After today’s warmth and rain, the pattern is expected to transition to a cooler, drier one. Temperatures during the week between Christmas and New Year’s should average near normal. The pattern looks like a dry one, but a few models have hinted at a chance of some light precipitation next Monday or Tuesday as an arctic front crosses the area. We’ll be watching that possibility over the next several days, but right now it does not look like a big deal.
While the next week appears more or less quiet, the first week of January looks less benign. The pattern is one that favors cold and in the past has sometimes delivered temperatures well below normal. The pattern usually yields precipitation a little below normal to near normal as storms either pass to our north or well to our south. However, the pattern still is the most favorable one so far this year for getting an inch of snow (a 30 to 40 percent chance) in D.C.
Why are you expecting the period between Christmas and New Years to be seasonably cool and dry?
Into today, our air had been coming straight from the tropics; that’s why it’s been so mild. But, starting tonight, Canada becomes the source region of our air masses hence the reason temperatures will be closer to normal. Storms passing to our north should allow daytime temperatures to keep from really tanking, rising into the 40s occasionally (maybe even the 50s Sunday).
The dryness is also related to this new flow regime from the northwest. Weather systems will be entering the U.S. from Canada with low pressure systems along the polar jet stream tracking to our north. Our usual source of moisture, the southern jet stream, looks pretty inactive. Any precipitation (Christmas Eve and New Year’s Eve flurries?), therefore, should be light.
The plume diagram for Sterling, Virginia from last night’s ensemble of GFS model simulations (the GEFS) illustrates the dryness of the pattern. (Remember each ensemble run is just a model with its initial conditions tweaked to get an idea of the predictability of the pattern.)
The ensembles are in terrific agreement that it will be dry (all the lines are flat and parallel to the x-axis) from Christmas to December 30. Even beyond that dry spell, note how the gray lines at the bottom – which signify precipitation – are mostly only indicating light amounts. The ensembles (the colored lines) are almost equally divided between those giving some precipitation (rising a bit) and those that are bone dry (flat) on December 30 and 31.
What makes you think January 1-7 will be cold?
The 11-15 day average upper level weather pattern (composite mean 500 mb anomaly) forecasts of the European and GFS ensemble systems are in terrific agreement (see below). The jet stream bulges northward where the red areas (ridges, above normal heights) are located on the map, and dips southward where the blue areas are found (troughs, below normal heights). The combination of the red area (above normal heights) over western Canada extending so far north with the blue area (below normal heights) over the eastern U.S. extending so far south usually leads to a southward plunge of arctic air.
The composite patterns above can be compared to 5-day mean patterns from the past. The 10 most similar cases (analogs) were identified. The 5-day mean surface temperature anomalies (differences from normal) can then be ascertained for those ten 5-day periods to get a feel for what the pattern means in terms of our temperatures. The temperatures during those 10 analog periods averaged about 5 degrees below normal across our area (see below). The average maximum for the week is 43 and the minimum sits at 29.
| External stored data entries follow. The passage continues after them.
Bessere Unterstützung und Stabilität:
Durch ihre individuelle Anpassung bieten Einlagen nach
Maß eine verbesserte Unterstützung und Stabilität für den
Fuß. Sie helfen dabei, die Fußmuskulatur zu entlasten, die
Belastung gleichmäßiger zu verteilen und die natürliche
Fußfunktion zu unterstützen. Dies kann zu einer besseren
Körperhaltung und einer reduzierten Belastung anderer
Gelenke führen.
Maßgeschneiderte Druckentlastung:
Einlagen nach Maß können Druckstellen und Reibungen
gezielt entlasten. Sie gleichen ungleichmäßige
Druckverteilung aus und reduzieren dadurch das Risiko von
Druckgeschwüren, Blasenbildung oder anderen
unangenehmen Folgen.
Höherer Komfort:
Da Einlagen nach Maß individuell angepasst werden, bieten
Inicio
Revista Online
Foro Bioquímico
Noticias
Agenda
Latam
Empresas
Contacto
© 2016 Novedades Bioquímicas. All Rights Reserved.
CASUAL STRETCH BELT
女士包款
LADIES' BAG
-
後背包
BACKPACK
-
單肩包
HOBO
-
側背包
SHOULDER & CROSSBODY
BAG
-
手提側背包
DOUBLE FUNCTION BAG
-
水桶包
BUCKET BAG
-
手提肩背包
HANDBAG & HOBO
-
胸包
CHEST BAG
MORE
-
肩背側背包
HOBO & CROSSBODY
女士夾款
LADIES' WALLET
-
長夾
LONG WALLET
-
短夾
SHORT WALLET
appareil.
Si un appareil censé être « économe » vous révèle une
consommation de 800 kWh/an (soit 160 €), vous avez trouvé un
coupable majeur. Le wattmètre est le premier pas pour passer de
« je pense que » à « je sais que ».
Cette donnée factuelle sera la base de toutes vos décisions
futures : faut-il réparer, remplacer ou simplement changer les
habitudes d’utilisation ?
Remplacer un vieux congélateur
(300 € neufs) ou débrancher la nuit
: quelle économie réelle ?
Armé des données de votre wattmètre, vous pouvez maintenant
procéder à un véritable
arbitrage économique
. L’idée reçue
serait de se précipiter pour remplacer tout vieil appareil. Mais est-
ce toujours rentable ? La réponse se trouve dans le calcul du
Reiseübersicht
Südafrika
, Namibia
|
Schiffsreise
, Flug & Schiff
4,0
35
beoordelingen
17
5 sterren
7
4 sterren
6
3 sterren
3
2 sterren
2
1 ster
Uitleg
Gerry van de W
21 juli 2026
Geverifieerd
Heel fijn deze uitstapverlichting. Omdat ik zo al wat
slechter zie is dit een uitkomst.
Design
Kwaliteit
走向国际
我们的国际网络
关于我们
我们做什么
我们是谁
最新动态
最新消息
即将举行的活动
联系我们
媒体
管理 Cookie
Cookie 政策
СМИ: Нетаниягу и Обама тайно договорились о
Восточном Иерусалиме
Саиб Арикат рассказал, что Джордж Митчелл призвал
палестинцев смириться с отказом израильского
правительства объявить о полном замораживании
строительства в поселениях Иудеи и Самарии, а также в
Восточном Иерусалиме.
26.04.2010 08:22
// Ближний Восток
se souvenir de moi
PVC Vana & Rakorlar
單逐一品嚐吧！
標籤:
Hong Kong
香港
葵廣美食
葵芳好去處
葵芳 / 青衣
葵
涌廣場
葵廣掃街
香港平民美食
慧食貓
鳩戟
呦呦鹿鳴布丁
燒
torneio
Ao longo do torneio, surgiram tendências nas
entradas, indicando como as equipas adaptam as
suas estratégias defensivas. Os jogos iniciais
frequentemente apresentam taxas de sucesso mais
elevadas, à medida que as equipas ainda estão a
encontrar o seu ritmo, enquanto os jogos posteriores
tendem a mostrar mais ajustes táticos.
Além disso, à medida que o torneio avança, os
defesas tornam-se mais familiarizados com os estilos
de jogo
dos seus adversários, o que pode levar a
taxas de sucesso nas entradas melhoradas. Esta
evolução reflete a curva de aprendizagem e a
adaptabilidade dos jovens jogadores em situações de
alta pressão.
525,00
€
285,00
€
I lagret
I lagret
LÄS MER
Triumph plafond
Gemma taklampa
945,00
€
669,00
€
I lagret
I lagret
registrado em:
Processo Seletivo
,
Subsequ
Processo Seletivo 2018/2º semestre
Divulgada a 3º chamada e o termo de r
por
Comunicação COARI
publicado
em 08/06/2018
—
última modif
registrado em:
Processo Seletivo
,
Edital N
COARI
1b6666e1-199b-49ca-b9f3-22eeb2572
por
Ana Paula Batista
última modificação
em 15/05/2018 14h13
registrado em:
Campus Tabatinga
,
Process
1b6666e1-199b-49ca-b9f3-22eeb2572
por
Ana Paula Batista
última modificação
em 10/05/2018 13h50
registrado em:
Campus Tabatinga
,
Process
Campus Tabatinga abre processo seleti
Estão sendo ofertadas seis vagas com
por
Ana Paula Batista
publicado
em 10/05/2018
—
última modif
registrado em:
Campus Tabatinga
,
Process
More importantly, a number of the analogs were associated with cold outbreaks that lowered the night time temperatures into the teens for at least one day. My colleague Matt Rogers notes that a couple of the analogs, notably January 2009 and 2003, had the night time temperatures drop into the lower teens and upper single digits. It’s too early to forecast such cold temperatures but is worth noting that in the past such a pattern has, on occasion, led to notable cold outbreaks.
What makes you a little more bullish for snow than you’ve been?
1) Temperatures should average colder than normal
2) The 12 independent analogs identified by the two mean patterns above were associated with four storms that produced an inch or more of snow at Reagan National with one of the storms producing over 7 inches.
3) Our climatology for getting a 1 inch or greater storm at DCA during the week is about 30%; it’s on the rise compared to the week of Christmas, when it’s 20%.
4) The Arctic Oscillation is forecast to flip to negative and the Pacific North American pattern is predicted to be positive (see below). Such a combination is the most favorable one for getting a decent snow in our area
Although the NAO and PNA may be favorable, the pattern across Canada just east of Hudson Bay is still less than ideal for getting a significant snowstorm. Most of our big storms have above normal heights across that area and below normal heights to the south of Nova Scotia. That, and the fact that the pattern still favors lows diving out of Canada towards the Great Lakes always raises the specter of just enough warming prior to the storm to mess things up. Still, colder than normal temperatures with a negative AO and positive PNA should give snow lovers some hope. I expect the models to spit out forecasts of storms during the first week of January but won’t take any of those forecasts seriously until this weekend at the earliest.